__YOUR OBJECTIVE__.
All lines of the records below that contain the word "Assistant" must be listed.

__DATA FOR PROCESSING__.

Start of Block

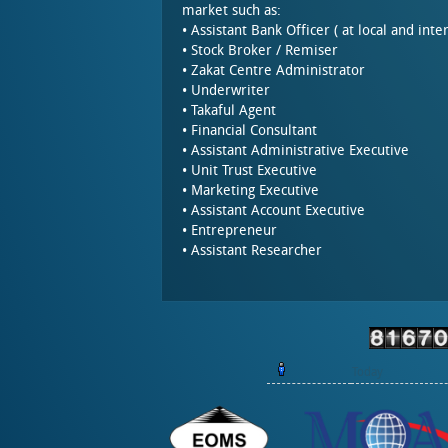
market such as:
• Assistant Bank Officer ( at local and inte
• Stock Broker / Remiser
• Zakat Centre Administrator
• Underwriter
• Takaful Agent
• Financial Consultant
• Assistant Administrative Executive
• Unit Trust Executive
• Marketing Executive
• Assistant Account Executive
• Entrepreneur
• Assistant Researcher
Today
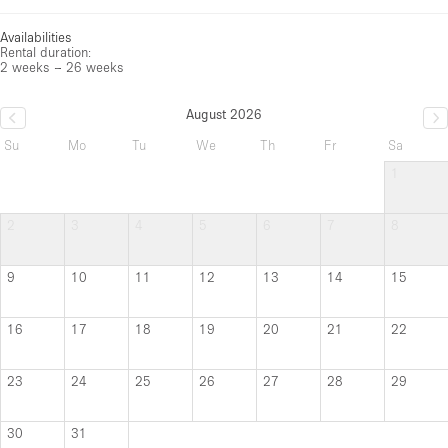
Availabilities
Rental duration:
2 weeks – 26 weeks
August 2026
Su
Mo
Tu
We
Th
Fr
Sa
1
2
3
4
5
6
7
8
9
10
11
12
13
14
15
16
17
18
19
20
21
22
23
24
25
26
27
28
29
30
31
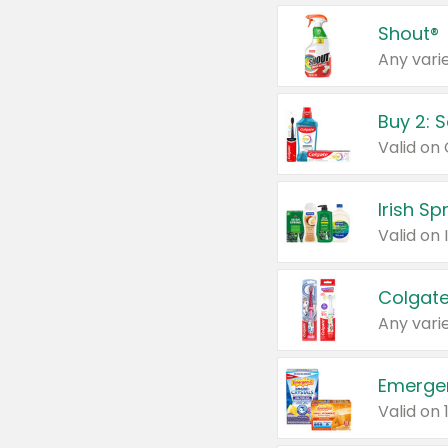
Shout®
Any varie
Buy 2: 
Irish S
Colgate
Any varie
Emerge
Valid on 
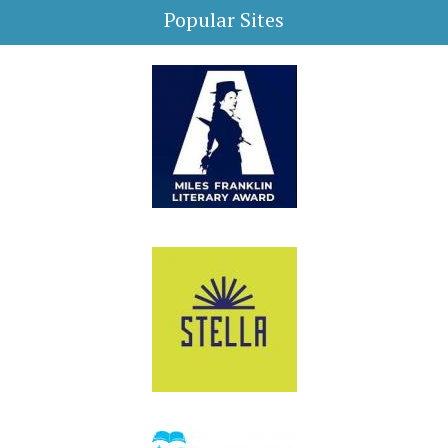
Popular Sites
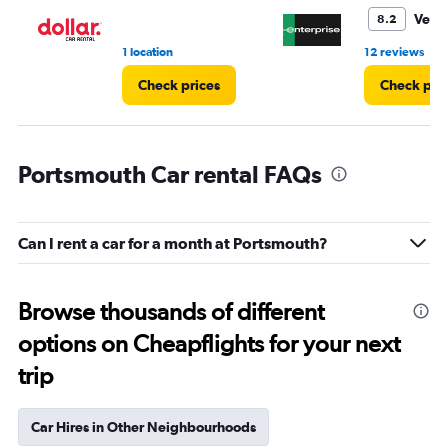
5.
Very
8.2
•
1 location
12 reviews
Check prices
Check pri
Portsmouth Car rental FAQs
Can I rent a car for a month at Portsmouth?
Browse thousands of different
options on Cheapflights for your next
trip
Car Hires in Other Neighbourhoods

End of Block

__RESULT OF THIS TASK__.
• Assistant Bank Officer ( at local and inte
• Assistant Administrative Executive
• Assistant Account Executive
• Assistant Researcher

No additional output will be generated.